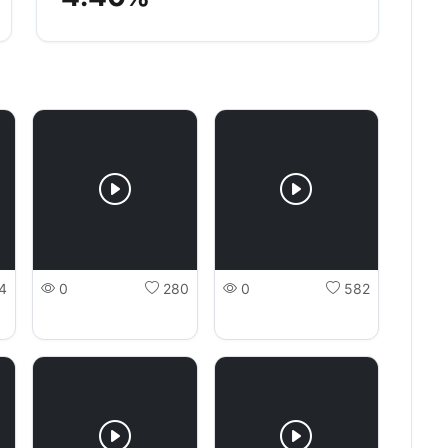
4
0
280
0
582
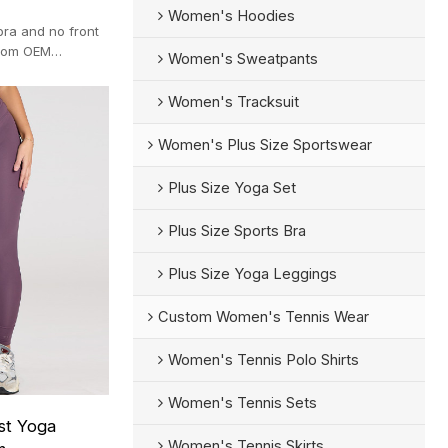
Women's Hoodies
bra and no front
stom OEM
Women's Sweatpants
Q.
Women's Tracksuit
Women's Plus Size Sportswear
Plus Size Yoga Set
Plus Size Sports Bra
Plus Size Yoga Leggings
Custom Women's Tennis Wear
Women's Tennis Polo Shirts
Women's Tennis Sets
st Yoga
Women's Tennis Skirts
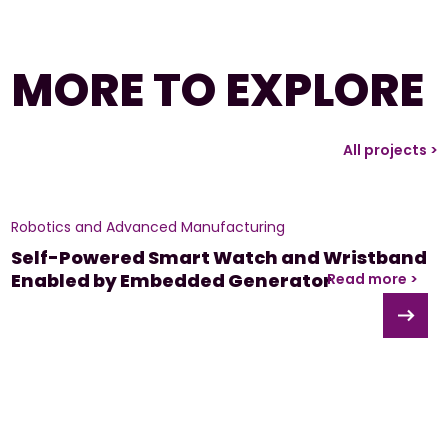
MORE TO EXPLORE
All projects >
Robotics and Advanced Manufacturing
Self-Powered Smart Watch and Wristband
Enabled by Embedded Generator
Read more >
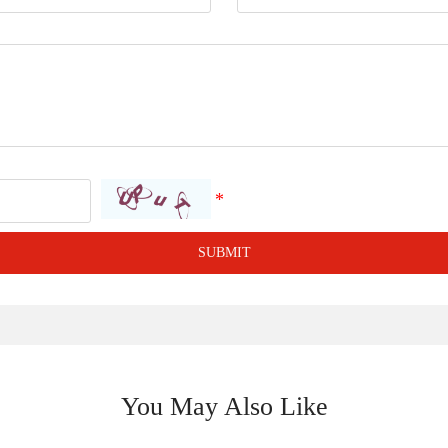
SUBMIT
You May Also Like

__________________________________________________

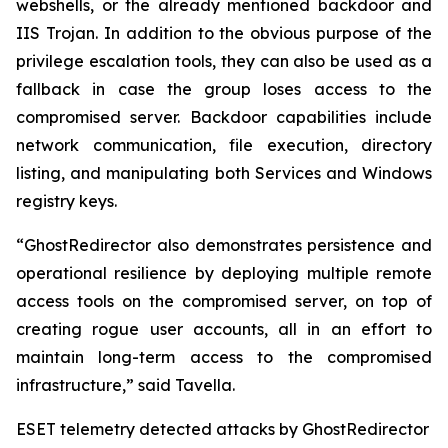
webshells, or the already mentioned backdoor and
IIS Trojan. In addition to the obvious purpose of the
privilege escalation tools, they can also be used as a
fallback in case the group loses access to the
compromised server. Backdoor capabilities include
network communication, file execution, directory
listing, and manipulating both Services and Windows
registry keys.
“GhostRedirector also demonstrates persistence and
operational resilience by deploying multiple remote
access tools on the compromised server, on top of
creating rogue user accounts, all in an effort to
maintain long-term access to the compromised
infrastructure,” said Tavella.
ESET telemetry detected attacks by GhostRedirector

__________________________________________________

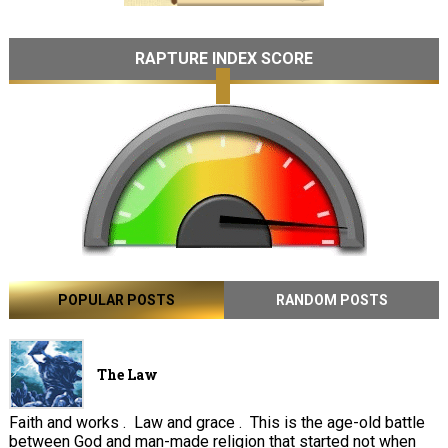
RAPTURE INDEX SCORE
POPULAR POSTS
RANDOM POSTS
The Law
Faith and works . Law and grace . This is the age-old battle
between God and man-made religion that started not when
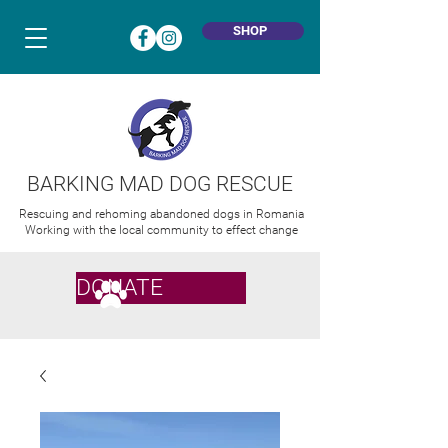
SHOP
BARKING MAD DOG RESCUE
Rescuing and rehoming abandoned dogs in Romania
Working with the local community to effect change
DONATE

__________________________________________________

• Required action
When a line in the material above contains the word "Women", copy that line out.

• Result
Women's Hoodies
Women's Sweatpants
Women's Tracksuit
Women's Plus Size Sportswear
Custom Women's Tennis Wear
Women's Tennis Polo Shirts
Women's Tennis Sets
Women's Tennis Skirts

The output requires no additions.